People shrimping in a river don't find a lot in any one place, but
one here, another there." Many of those without regular jobs do nothing
but camaronear. We know one who works as a free-lance karate
teacher, massage therapist, carpenter, and bartender.
In a
university professor's office a graduate student told us about the
increase since 1980 in the number of Ticos who polaquear (peddle)
things to people in homes and offices, often on credit. (The verb
comes from polaco, the term for Eastern European Jewish immigrants
of the 1920s and 1930s who made a living by peddling door-to-door.)

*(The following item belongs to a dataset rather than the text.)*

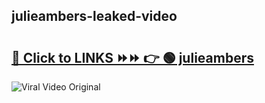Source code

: 
 ## julieambers-leaked-video 

# <h2><a href="https://clipsfans.com/julieambers&ref=git">🔗 Click to LINKS ⏩⏩ 👉 🟢 julieambers </a></h2>

<a href="https://clipsfans.com/julieambers&ref=git" rel="nofollow" data-target="animated-image.originalLink"><img src="https://i.ibb.co.com/xMMVF88/686577567.gif" alt="Viral Video Original" style="max-width: 100%; display: inline-block;" data-target="animated-image.originalImage"></a>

While we talked, one student brought in a painting he hoped to sell
to the professor; another peddled coffeemakers. Meanwhile, the professor
touted her own new book to everyone who entered. Many of the new polacos-with
no ethnic implications-are middle-class people whose salaries buy
less with devaluation and inflation.
One big
business is clearly not "on the books"-the laundering of drug money,
which may involve hundreds of millions of dollars annually. It is
widely believed that this money is used to build hotels, malls, and
urban residential complexes. Money laundering is said to be easier
since the government relaxed currency regulations under structural
adjustment. The laws make it difficult to prove guilt, and by mid-1995
only two persons had been convicted.
In the
formal economy, even in businesses managed by Ticos, culture shock-on
both sides-can impede productivity. Many textile workers feel that
they are treated like machinery: Each stage of operations in making
an article of apparel is regulated by whistles, conversation is prohibited,
and managers rarely mix with workers even during coffee breaks. Managers
find it hard to convince workers of the need for discipline, punctuality,
and precision. A former director of the Chamber of Textiles says,
"In the international market half a centimeter is half a centimeter;
sometimes a whole shipment is returned because it is off just a tiny
bit."
The Chamber
of Textiles has proposed conferences to teach foreign investors how
Costa Rican culture affects work. Sensitive about personal dignity,
Ticos are not ready to admit mistakes or to forgive a scolding or
correction made in the presence of others. They want to be recognized
as individuals with the courteous rituals common among Ticos. They
want above all to quedar bien, to make a good impression in the face-to-face
encounter of the moment even if it means pretending to understand
an unclear directive or promising to fulfill it when they know they
can't or won't. One saves face for an employee by asking matter-of-factly,
"It's not finished yet, no?" rather than "Haven't you finished it
yet?" But this works better with a single employee than in a factory
where the work of many must be coordinated.